ENTRIES SUPPLIED:
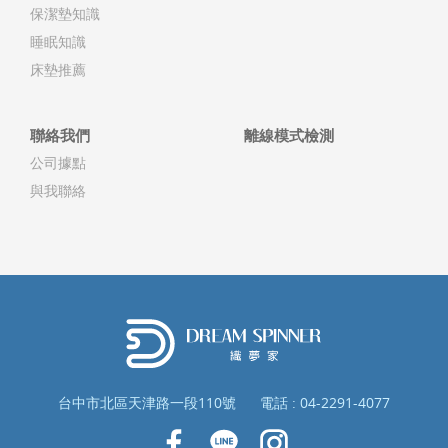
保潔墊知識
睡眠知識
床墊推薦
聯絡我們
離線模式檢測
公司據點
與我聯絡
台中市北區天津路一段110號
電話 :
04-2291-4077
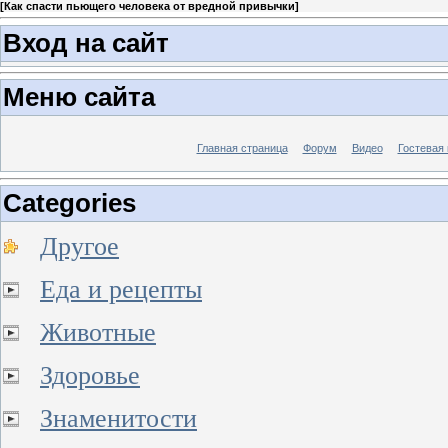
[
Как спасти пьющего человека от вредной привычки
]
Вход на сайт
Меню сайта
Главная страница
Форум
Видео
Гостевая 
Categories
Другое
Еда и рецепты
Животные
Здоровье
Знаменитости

ACTIVITY: Repeat the material above exactly; pictures do not belong in the copy.

RESPONSE BELOW:
保潔墊知識
睡眠知識
床墊推薦
聯絡我們
離線模式檢測
公司據點
與我聯絡
台中市北區天津路一段110號
電話 :
04-2291-4077
[
Как спасти пьющего человека от вредной привычки
]
Вход на сайт
Меню сайта
Главная страница
Форум
Видео
Гостевая 
Categories
Другое
Еда и рецепты
Животные
Здоровье
Знаменитости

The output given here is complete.